**SUPPLIED TEXT**.
Bridge Crossing Jubilee sets tone for Queen City

Published 3:15 pm Wednesday, May 6, 2015

By Anne Strand

Anne is a Chaplain, a pastoral counselor and a retired marriage and family therapist. 

 

The word appreciation has several meanings: to express admiration, gratitude or approval, to be thankful. It also connotes growth or an appre-ciation in value and worth. Appre-ciation requires a state of conscious awareness of what is already manifested in the here and now.

That awareness is the bedrock for noticing, appreciating and valuing the good.

And, most importantly, as we really begin to appreciate our lives, we become more valuable to ourselves and to other people.

“The more I appreciated — that magnetic energy attracted more wonderful people and fulfilling life experiences to appreciate,” reflects writer, Sara Paddison.

I‘ve seen the experience Ms. Paddison describes happen over and over again in my 31 years as a marriage and family therapist and pastoral counselor.

I invite you to notice whether that might be happening as well for Selma and its people at an increasingly growing rate.

Could it be that the more we audaciously appreciate our town, the more we attract the good around us?

**STUDY QUESTIONS**.
• a. Translate this sentence from the column on appreciation into Spanish: "That awareness is the bedrock for noticing, appreciating and valuing the good."
• b. Transcribe everything in the column on appreciation from "Bridge Crossing Jubilee" down to "here and now.".

[Collected data]
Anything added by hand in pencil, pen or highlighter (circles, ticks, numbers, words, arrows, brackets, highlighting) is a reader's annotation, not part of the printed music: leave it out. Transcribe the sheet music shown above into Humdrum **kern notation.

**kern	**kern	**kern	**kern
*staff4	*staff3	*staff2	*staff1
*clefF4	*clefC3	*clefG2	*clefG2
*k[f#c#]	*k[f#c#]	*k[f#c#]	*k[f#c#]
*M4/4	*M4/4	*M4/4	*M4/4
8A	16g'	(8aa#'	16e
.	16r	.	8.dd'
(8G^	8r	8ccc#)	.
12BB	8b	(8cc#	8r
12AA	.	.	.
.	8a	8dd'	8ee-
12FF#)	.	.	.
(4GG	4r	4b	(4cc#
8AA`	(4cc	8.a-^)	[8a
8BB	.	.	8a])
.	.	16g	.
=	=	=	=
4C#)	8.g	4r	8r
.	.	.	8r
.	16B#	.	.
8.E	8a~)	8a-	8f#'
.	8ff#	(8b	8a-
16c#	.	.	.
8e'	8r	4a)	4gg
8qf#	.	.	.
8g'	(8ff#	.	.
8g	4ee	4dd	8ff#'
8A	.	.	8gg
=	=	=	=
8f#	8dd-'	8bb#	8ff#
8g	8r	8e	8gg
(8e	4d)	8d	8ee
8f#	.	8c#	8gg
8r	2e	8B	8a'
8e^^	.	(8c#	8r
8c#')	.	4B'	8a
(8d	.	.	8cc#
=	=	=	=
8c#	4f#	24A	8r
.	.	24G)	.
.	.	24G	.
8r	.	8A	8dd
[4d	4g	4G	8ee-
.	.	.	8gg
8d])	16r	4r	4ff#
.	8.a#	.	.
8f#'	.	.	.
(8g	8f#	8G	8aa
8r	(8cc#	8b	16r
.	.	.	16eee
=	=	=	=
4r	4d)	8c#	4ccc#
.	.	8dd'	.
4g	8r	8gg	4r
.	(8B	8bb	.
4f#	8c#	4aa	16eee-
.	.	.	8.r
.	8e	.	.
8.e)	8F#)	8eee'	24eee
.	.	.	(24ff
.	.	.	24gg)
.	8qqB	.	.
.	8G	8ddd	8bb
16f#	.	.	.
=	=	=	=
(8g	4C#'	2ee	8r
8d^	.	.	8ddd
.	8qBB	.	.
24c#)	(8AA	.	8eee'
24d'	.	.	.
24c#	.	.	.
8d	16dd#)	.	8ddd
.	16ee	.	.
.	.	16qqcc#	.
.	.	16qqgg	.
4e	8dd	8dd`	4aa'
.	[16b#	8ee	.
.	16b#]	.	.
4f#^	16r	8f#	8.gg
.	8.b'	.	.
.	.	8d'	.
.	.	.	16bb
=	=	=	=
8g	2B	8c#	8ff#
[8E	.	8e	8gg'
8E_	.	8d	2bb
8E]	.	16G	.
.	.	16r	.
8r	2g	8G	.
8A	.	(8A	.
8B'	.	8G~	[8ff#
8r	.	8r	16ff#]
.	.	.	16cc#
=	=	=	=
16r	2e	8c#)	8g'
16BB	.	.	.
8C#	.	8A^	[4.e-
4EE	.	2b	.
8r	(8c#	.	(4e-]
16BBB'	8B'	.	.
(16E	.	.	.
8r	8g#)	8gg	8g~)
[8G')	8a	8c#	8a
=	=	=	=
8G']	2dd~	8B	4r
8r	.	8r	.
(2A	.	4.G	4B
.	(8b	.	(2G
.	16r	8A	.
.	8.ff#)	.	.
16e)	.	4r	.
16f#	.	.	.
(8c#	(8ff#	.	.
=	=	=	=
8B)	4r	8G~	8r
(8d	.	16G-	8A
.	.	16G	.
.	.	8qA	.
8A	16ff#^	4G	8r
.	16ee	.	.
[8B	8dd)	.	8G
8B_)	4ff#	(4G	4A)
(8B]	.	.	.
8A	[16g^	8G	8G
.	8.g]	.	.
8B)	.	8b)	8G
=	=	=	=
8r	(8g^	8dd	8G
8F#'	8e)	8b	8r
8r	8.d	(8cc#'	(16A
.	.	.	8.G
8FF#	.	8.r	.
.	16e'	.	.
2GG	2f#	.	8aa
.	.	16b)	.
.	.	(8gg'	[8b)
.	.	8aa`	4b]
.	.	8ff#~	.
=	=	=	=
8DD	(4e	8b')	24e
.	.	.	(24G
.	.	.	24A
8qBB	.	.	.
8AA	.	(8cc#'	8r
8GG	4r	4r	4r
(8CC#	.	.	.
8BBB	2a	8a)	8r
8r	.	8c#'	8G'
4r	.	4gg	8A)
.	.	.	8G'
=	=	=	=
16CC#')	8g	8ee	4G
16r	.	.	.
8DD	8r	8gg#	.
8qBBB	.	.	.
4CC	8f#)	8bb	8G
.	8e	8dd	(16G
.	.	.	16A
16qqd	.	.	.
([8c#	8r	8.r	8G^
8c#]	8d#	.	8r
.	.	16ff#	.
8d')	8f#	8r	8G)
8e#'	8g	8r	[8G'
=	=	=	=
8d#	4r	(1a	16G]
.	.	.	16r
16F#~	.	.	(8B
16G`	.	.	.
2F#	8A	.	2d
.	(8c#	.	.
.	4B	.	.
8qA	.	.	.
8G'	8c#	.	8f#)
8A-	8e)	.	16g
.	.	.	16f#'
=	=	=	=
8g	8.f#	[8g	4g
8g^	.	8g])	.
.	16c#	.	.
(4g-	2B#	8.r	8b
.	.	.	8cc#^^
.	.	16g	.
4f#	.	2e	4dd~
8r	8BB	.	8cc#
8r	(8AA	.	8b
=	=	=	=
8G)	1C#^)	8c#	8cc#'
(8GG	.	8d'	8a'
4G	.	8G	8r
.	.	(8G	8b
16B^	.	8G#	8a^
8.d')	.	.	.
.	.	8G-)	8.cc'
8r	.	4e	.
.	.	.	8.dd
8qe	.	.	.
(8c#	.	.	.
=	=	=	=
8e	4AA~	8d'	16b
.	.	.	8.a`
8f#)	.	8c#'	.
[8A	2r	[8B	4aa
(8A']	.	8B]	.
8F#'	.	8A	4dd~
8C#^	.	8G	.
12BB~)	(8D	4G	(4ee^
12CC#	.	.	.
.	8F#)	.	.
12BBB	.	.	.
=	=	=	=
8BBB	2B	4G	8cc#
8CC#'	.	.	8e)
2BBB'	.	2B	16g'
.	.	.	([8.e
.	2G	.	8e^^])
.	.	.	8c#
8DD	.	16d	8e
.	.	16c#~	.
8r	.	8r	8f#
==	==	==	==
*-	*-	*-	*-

**TASK SOLUTIONS**.
• a. Esa conciencia es la base para notar, apreciar y valorar lo bueno.

• b.
Bridge Crossing Jubilee sets tone for Queen City

Published 3:15 pm Wednesday, May 6, 2015

By Anne Strand

Anne is a Chaplain, a pastoral counselor and a retired marriage and family therapist. 

 

The word appreciation has several meanings: to express admiration, gratitude or approval, to be thankful. It also connotes growth or an appre-ciation in value and worth. Appre-ciation requires a state of conscious awareness of what is already manifested in the here and now.